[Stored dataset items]
BEGIN

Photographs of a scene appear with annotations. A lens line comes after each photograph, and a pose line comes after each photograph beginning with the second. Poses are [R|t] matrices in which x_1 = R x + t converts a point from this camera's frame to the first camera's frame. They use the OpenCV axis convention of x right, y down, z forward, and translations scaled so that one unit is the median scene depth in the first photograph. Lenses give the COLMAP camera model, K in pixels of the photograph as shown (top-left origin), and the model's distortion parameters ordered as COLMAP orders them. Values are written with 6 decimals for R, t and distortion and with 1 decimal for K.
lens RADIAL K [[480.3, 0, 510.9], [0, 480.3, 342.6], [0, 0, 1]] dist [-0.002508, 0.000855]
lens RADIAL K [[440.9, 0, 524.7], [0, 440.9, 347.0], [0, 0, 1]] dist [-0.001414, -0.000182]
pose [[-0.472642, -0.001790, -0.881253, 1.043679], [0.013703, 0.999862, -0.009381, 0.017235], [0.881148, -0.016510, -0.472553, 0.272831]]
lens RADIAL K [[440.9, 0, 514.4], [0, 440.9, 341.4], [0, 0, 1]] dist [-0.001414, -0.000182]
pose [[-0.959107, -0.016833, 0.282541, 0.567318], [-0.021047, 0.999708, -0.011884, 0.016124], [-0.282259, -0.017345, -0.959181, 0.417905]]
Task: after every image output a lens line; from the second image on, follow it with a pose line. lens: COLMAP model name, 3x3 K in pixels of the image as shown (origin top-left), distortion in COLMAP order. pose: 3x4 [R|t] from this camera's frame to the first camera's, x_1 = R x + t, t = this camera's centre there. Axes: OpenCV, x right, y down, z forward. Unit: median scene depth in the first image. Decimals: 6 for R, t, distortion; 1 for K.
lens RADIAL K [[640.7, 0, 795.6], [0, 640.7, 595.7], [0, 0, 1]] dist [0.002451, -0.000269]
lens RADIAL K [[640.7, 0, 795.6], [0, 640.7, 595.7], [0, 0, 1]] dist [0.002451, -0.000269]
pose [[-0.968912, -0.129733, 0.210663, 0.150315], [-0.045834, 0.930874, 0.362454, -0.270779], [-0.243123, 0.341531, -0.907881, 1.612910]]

END

THE TASK ▸ Could you write out all of the data again, exactly as given?

EXERCISE ANSWER ▸
Photographs of a scene appear with annotations. A lens line comes after each photograph, and a pose line comes after each photograph beginning with the second. Poses are [R|t] matrices in which x_1 = R x + t converts a point from this camera's frame to the first camera's frame. They use the OpenCV axis convention of x right, y down, z forward, and translations scaled so that one unit is the median scene depth in the first photograph. Lenses give the COLMAP camera model, K in pixels of the photograph as shown (top-left origin), and the model's distortion parameters ordered as COLMAP orders them. Values are written with 6 decimals for R, t and distortion and with 1 decimal for K.
lens RADIAL K [[480.3, 0, 510.9], [0, 480.3, 342.6], [0, 0, 1]] dist [-0.002508, 0.000855]
lens RADIAL K [[440.9, 0, 524.7], [0, 440.9, 347.0], [0, 0, 1]] dist [-0.001414, -0.000182]
pose [[-0.472642, -0.001790, -0.881253, 1.043679], [0.013703, 0.999862, -0.009381, 0.017235], [0.881148, -0.016510, -0.472553, 0.272831]]
lens RADIAL K [[440.9, 0, 514.4], [0, 440.9, 341.4], [0, 0, 1]] dist [-0.001414, -0.000182]
pose [[-0.959107, -0.016833, 0.282541, 0.567318], [-0.021047, 0.999708, -0.011884, 0.016124], [-0.282259, -0.017345, -0.959181, 0.417905]]
Task: after every image output a lens line; from the second image on, follow it with a pose line. lens: COLMAP model name, 3x3 K in pixels of the image as shown (origin top-left), distortion in COLMAP order. pose: 3x4 [R|t] from this camera's frame to the first camera's, x_1 = R x + t, t = this camera's centre there. Axes: OpenCV, x right, y down, z forward. Unit: median scene depth in the first image. Decimals: 6 for R, t, distortion; 1 for K.
lens RADIAL K [[640.7, 0, 795.6], [0, 640.7, 595.7], [0, 0, 1]] dist [0.002451, -0.000269]
lens RADIAL K [[640.7, 0, 795.6], [0, 640.7, 595.7], [0, 0, 1]] dist [0.002451, -0.000269]
pose [[-0.968912, -0.129733, 0.210663, 0.150315], [-0.045834, 0.930874, 0.362454, -0.270779], [-0.243123, 0.341531, -0.907881, 1.612910]]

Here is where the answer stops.